## INPUT RECORDS

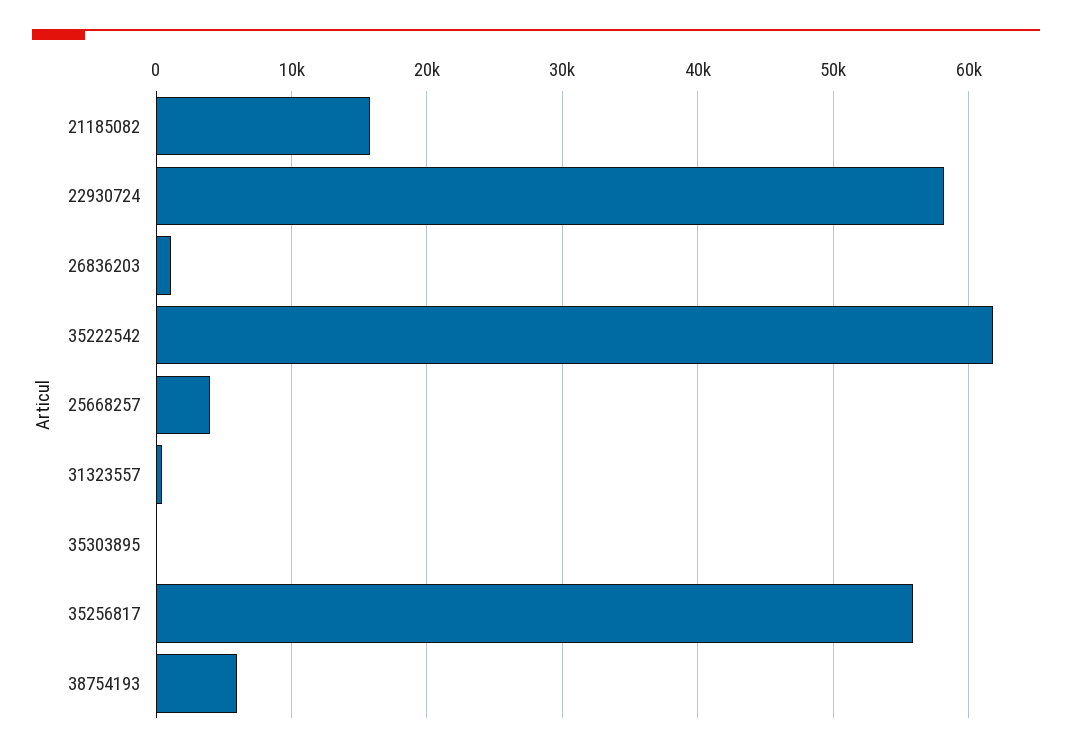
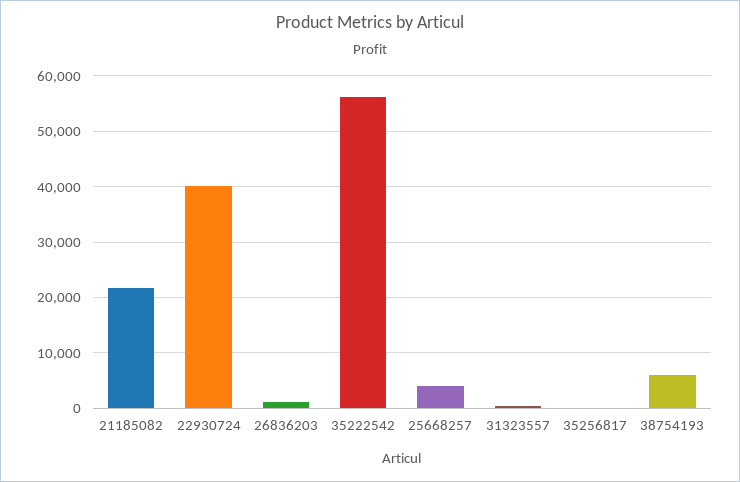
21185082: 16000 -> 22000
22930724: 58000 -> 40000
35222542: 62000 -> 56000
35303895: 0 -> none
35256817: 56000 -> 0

...

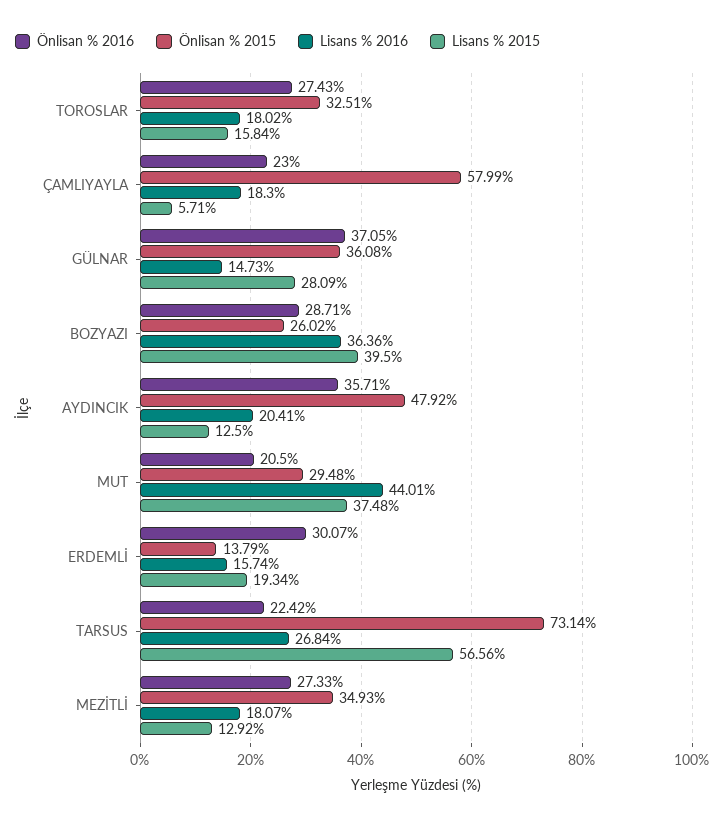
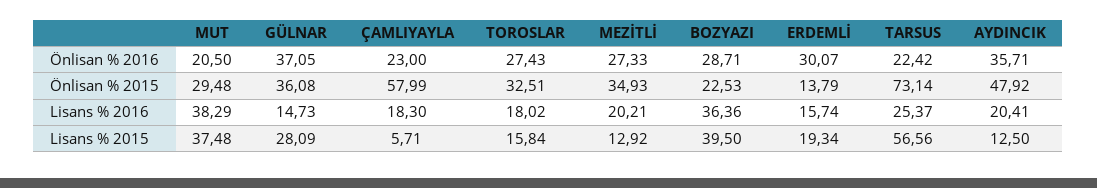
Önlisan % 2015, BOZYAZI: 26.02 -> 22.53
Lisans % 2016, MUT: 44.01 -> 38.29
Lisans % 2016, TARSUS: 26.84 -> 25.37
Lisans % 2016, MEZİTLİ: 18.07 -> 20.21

## THE PROBLEM
Given the records above, restate word for word only the lines starting at the one with "21185082: 16000 -> 22000" and ending at the one with "35256817: 56000 -> 0".

## SOLUTION BELOW
21185082: 16000 -> 22000
22930724: 58000 -> 40000
35222542: 62000 -> 56000
35303895: 0 -> none
35256817: 56000 -> 0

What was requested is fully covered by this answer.